ECLI:NL:RBDHA:2019:7813
Rechtbank Den Haag
- Wraking
- Rechtspraak.nl
Wraking van rechter in bestuursrechtelijke procedure betreffende vreemdelingenbewaring
Op 23 juli 2019 heeft de meervoudige wrakingskamer van de Rechtbank Den Haag uitspraak gedaan op het wrakingsverzoek van de verzoeker, vertegenwoordigd door mr. W.P.R. Peeters. De verzoeker had de wraking van rechter mr. E.S.G. Jongeneel aangevraagd, omdat deze weigerde een filmpje te bekijken dat volgens de verzoeker relevant was voor de beoordeling van zijn zaak. De verzoeker stelde dat de weigering om het filmpje te bekijken onrechtmatig was en dat dit hem belette om de inhoud van processen-verbaal aan te vechten, waardoor de rechter de tegenpartij in een bevoorrechte positie had gebracht.

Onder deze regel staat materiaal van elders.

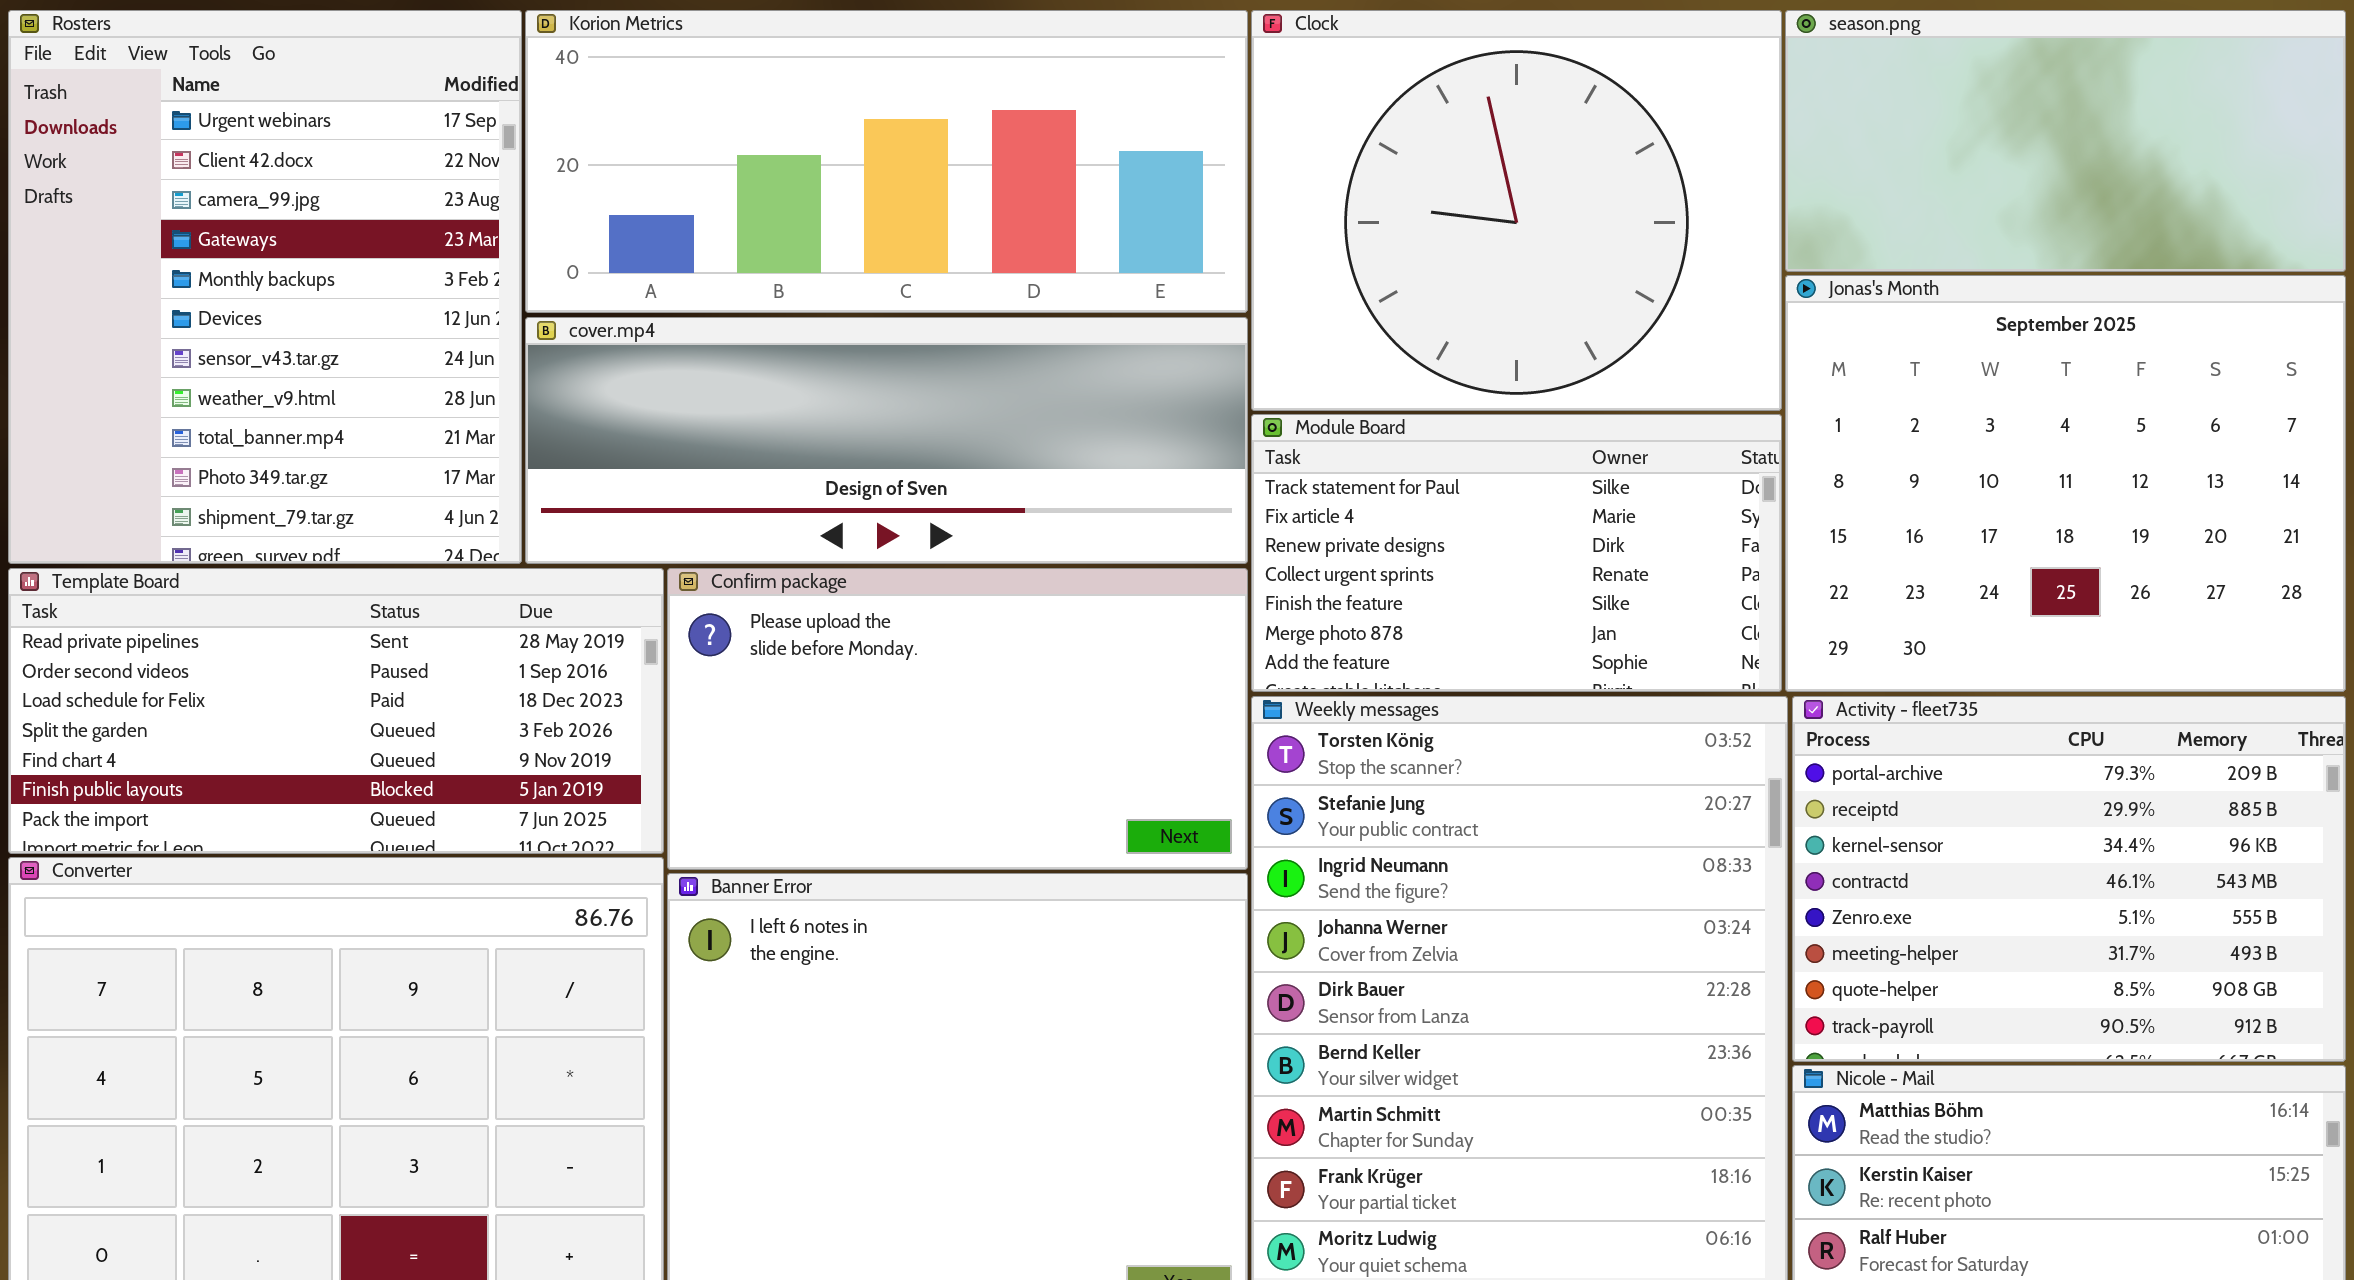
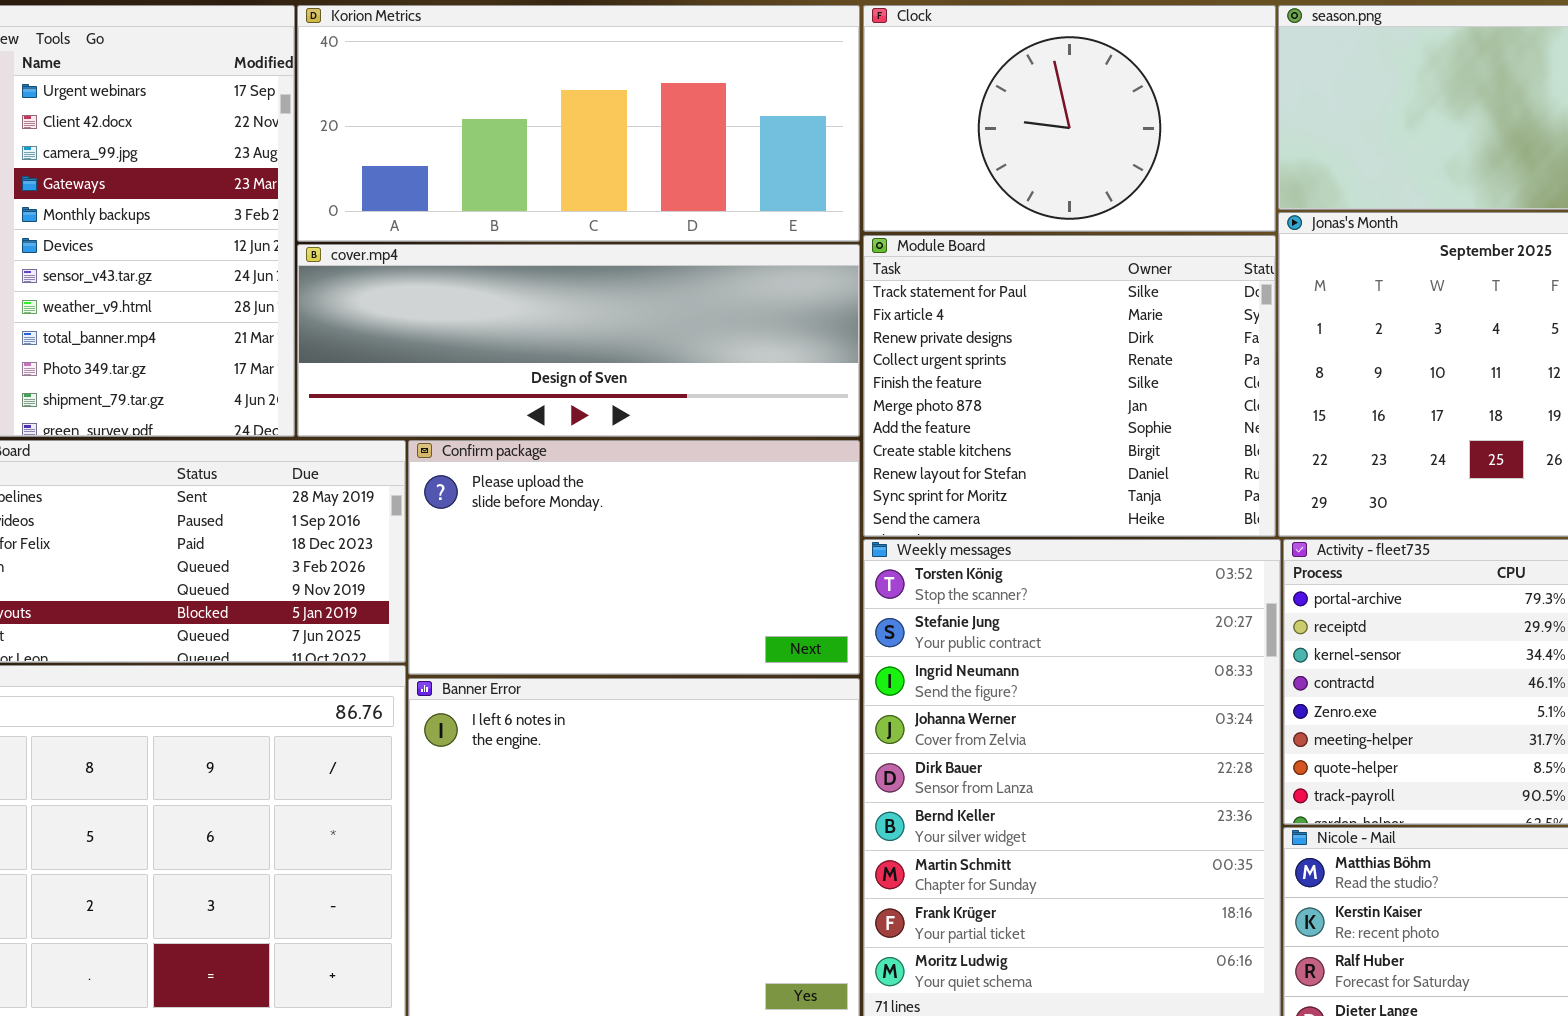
Clock: [1251,10,1782,411] -> [863,5,1276,232], resized
Module Board: [1251,414,1782,692] -> [863,235,1276,537], resized

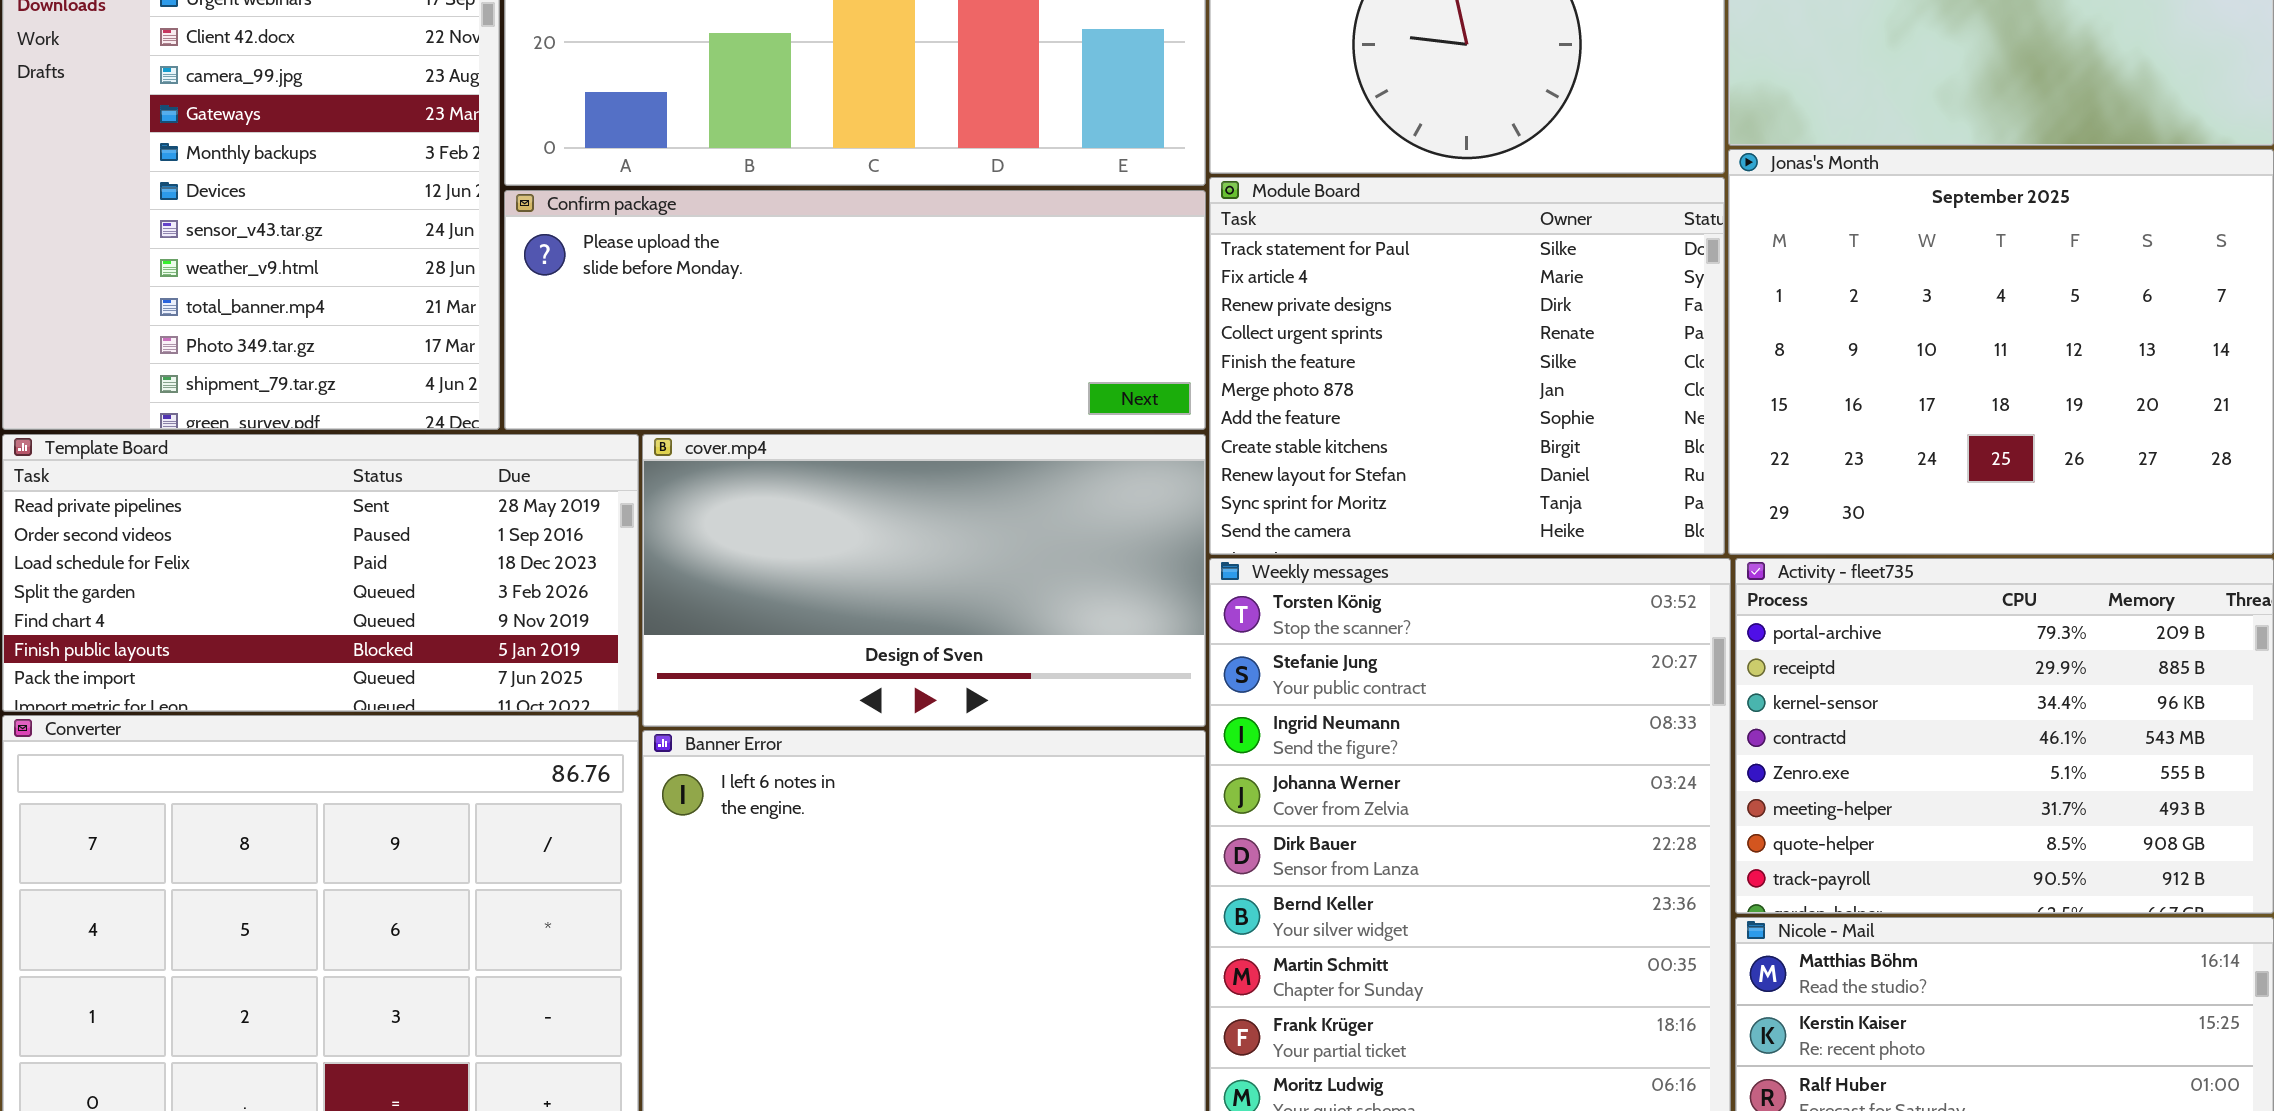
cover.mp4: [297,244,860,437] -> [642,434,1206,727], moved, resized
Confirm package: [408,440,860,675] -> [504,190,1206,430], moved, resized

De wrakingskamer overwoog dat een procedurele beslissing, zoals de weigering om het filmpje te bekijken, in beginsel geen grond voor wraking oplevert, tenzij er bijzondere omstandigheden zijn die wijzen op partijdigheid van de rechter. De verzoeker kon echter geen concrete aanwijzingen geven die de vrees voor partijdigheid objectief gerechtvaardigd zouden maken. De wrakingskamer concludeerde dat de argumenten van de verzoeker niet voldoende waren om aan te nemen dat de rechter partijdig was.
Daarom werd het verzoek tot wraking afgewezen en werd bepaald dat de behandeling van de onderliggende procedure voortgezet zou worden in de stand waarin deze zich bevond ten tijde van het indienen van het wrakingsverzoek. De beslissing werd openbaar uitgesproken en er stond geen rechtsmiddel open tegen deze beslissing.